Lessons in Love
What are the big takeaways from a very strange year in the markets?
It has been more than a year now that COVID-19 has taken over the world. Many things have changed during this time and who knows what lies ahead, but clearly the rule book for investment management has been entirely re-written. So, with the benefit of hindsight, what are the key takeaways in a brave new world?
1. Equities are the only show in town. Yes, those wonderfully over-valued, technically stretched, and macro-economically utterly incomprehensible stalwarts of every wealth management portfolio have gone up more than anyone could ever have expected. Expectations are now that they shall never ever go down again, and the central banks will make sure they keep pumping enough money into the markets to make it so.
2. Bonds are not what they used to be. The free lunch just couldn’t last and making money whilst protecting our portfolios works no more. Yields are low in the short term and rising on the long end, inflation may come, and interest rates can only be manipulated for so long. No one in their right mind should have any of their money in things that make no money but come with huge risks.
3. The illiquidity premium is highly overrated. Yes, we used to be able to count on squeezing out a few extra basis points for tying up our money in complicated private deals or obscure structured products. However, when the chickens come home to roost and everyone heads to the door at the same time, the price for liquidity far exceeds any of the money we thought we may have made in the past.

What you are asked to do - Copy out the investment article on lessons from the past year in the markets word for word, from its title to its final sentence. The listing that comes next is separate material and is not part of the investment article.

Information supplied -
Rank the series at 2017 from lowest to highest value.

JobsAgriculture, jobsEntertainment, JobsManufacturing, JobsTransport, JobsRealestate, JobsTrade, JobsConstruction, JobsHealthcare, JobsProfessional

Solution for this exercise -
Lessons in Love
What are the big takeaways from a very strange year in the markets?
It has been more than a year now that COVID-19 has taken over the world. Many things have changed during this time and who knows what lies ahead, but clearly the rule book for investment management has been entirely re-written. So, with the benefit of hindsight, what are the key takeaways in a brave new world?
1. Equities are the only show in town. Yes, those wonderfully over-valued, technically stretched, and macro-economically utterly incomprehensible stalwarts of every wealth management portfolio have gone up more than anyone could ever have expected. Expectations are now that they shall never ever go down again, and the central banks will make sure they keep pumping enough money into the markets to make it so.
2. Bonds are not what they used to be. The free lunch just couldn’t last and making money whilst protecting our portfolios works no more. Yields are low in the short term and rising on the long end, inflation may come, and interest rates can only be manipulated for so long. No one in their right mind should have any of their money in things that make no money but come with huge risks.
3. The illiquidity premium is highly overrated. Yes, we used to be able to count on squeezing out a few extra basis points for tying up our money in complicated private deals or obscure structured products. However, when the chickens come home to roost and everyone heads to the door at the same time, the price for liquidity far exceeds any of the money we thought we may have made in the past.